Too late i guess. How do i save myself from looking stupid?
"RAEWEN" He shouts, his voice is slightly nasal, as if he had a cold. I shut my eyes tightly and turn around opening the windows of my soul, certainly risking myself from embarrassment this time.
He carries a green coloured umbrella that looks slightly worn out and approaches me.
"Uhh do you wanna share?" He says awkwardly as the rain grows heavier.
"Sure." Stage one.
The light flashes green
We head towards school while making small chit chats along the way.
"I remember seeing a dead rat here" I said, while pointing to the grass along the pavement on our left. The grass had a green-brown sickly colour, not pleasing to the eye.

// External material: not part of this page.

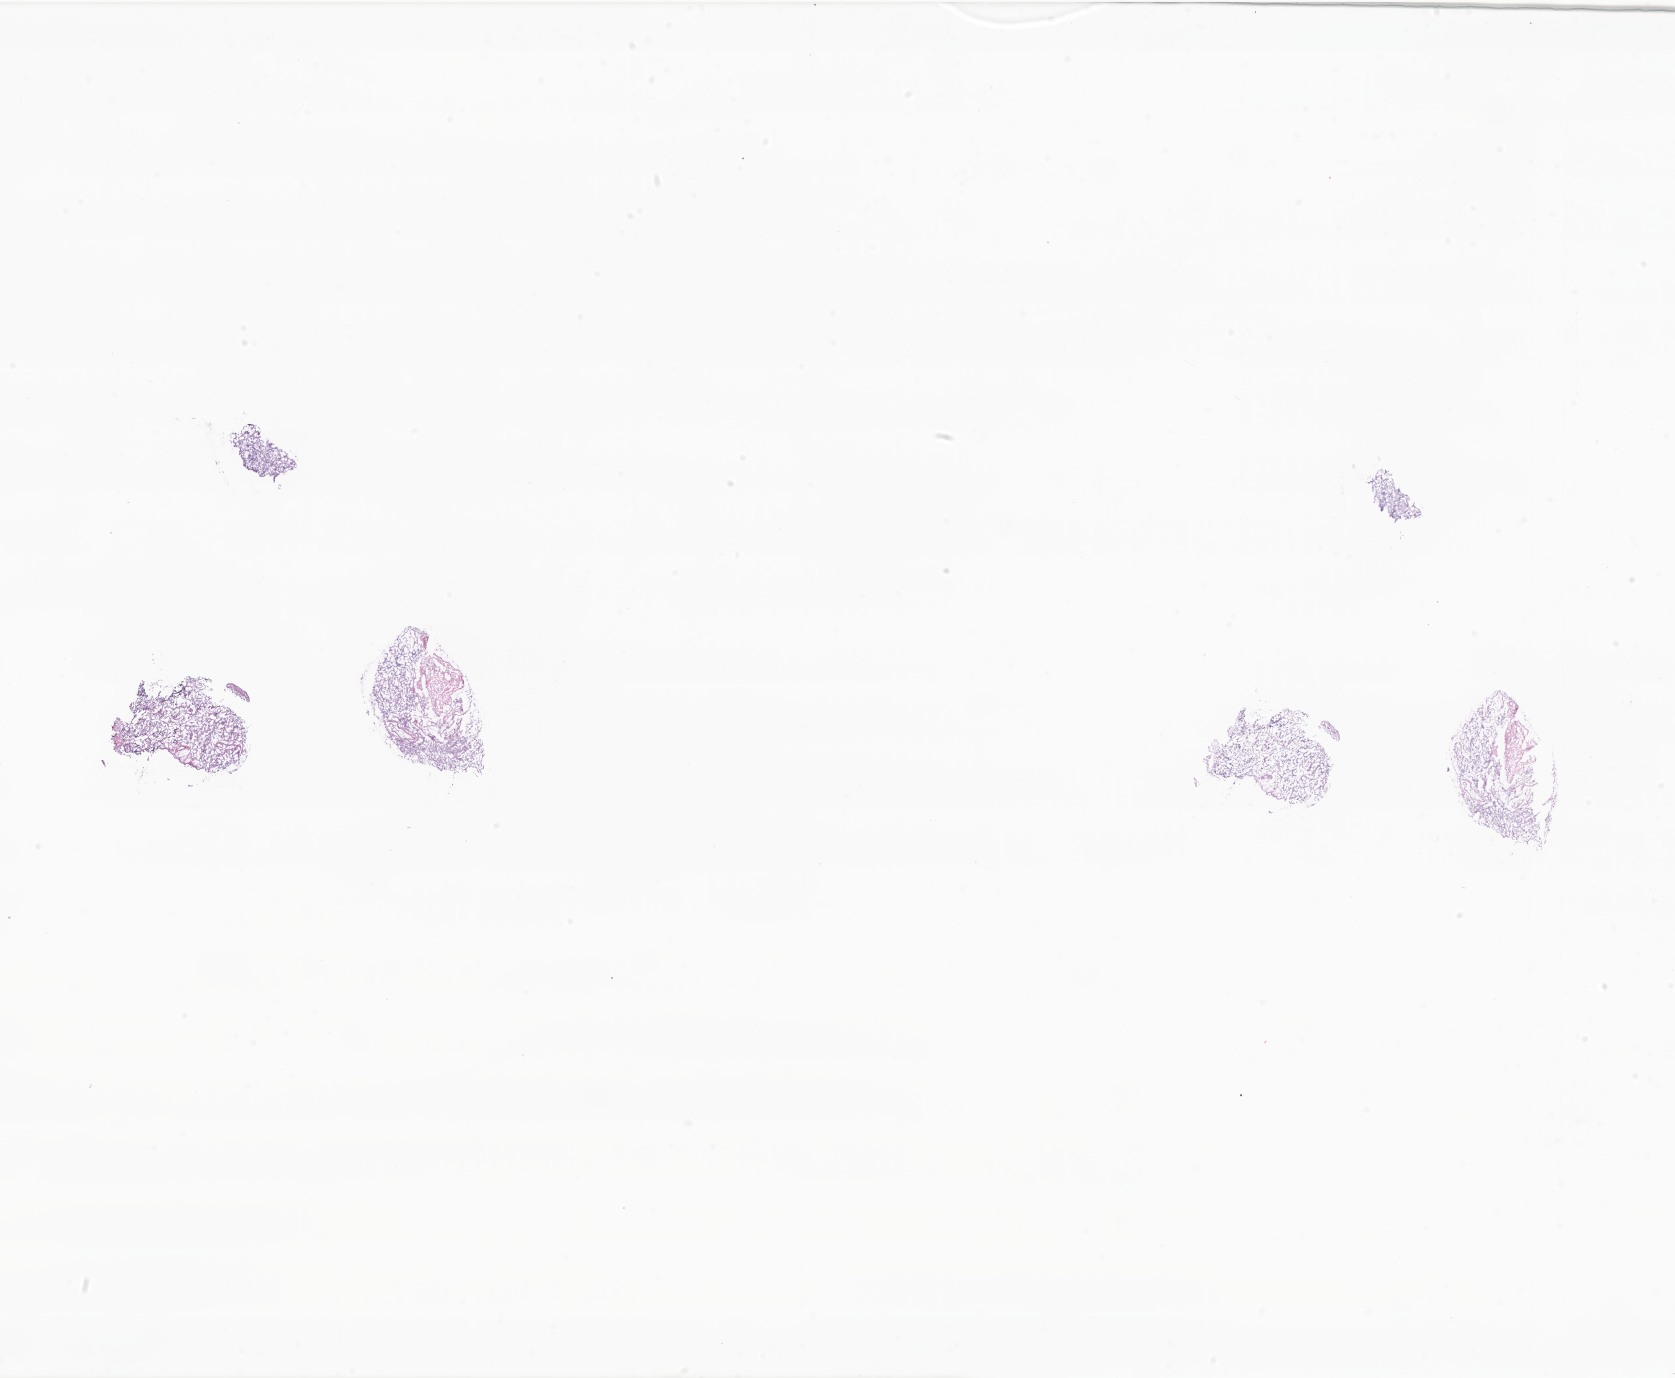
Digitized H&E-stained section, whole scanned area (about 28.2 x 23.2 mm) shown as a low-resolution overview. Frozen section. Specimen: primary tumor. Anatomic site: upper lobe of left lung. Female, age 66 years at initial diagnosis. Tumor grade: G3 (poorly differentiated). Composition of this section per pathologist review: tumor cells 80%, tumor nuclei 80%, stromal cells 18%, necrosis 0%, normal cells 2%. Inflammatory infiltration, as recorded: lymphocyte infiltration 5%, monocyte infiltration 4%, neutrophil infiltration 4%.
AJCC pathologic stage: Stage IB. Section: bottom of the tissue portion. Histologic diagnosis: Adenocarcinoma, NOS.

"Really? Could you have taken a picture? " He spoke. His eyes were wide open and he sounded as curious as a baby.
"Nah. I heard if you take pictures of dead things, it'll come back to haunt you. And i don't reckon i want a dead rat appearing in my dreams at night and scaring the heck out of me"
We both giggled thinking of that scenario, whilst trying to imagine how the rat would haunt us. Stage two.
Once in a while i would keep looking at him, he was just so beautiful. Not in a weird girl way. I could see his eyelashes flutter as he spoke, and sometimes i envy his long eyelashes and thick eyebrows. I compared his eyebrows to my thin pair. Don't you think boys never really appreciate how pretty their eyelashes or brows are? Stage three.
The tempo of the rain slowly became slower and lighter, soon on the gentle pitter patter of the rain increased speed and came pouring down again.
"Damnit. Why must it rain again. It just stopped. " I remarked loudly, as if cursing the sky.
"Well at least you've got me! Uh i mean the umbrella."
I could feel the rain slowly stopping once again.
I sighed, not that he noticed. He was almost like rain, i suppose. Stage two.
As we walked into the school gates, that most can call a shelter for once, i could see him struggling to close his umbrella.
"Don't mind me. You can go ahead first. I'll catch up." He said as quickly as he could. Embarrassed from not being able to close a simple umbrella.
"Lemme help ya" I hip butted him to the side as i close his umbrella for him.
"You couldn't have done it if i didn't try to close it first. But thanks anyways."
"Of course." I said, rolling my eyes discreetly.
Geez, what's it with some men and their "show offy" abilities.
We walked into the secluded school corridors and were quieter this time. We didn't really speak even though we were walking side by side.
I couldn't stop thinking about the past year, how i tried so hard to make him like me. I'm not even sure if he did. Sometimes it felt like it, sometimes it didn't.
It reminded me of the incident on his birthday. I had given him a small gift, and he was a little shocked, as no one else had given him anything. He looked super enthusiastic to open it and kept thanking me for it.
"You're a wonderful person, and kinda cute too" he said.
I was completely smitten. Unfortunately, he forgot i even gave him a gift soon after. My heart just broke.
I turned my face towards him. He had the face of guilt and looked as if he regretted approaching me.
He was just like rain, so unpredictable. Maybe if we never had started talking in the first place, everything would be just fine.
No. Soon he'll stop right? And everything will be alright and I'll be happy again.
Just like rain. Stage one.
THERE! Hope you like it! I couldn't complete it last night so i spent my whole bus ride completing the story on mobile, even though I ABSOLUTELY HATE blogging on mobile. So sacrificing the time i could use to listen to my Disney soundtrack better be worth it. HAHAHA.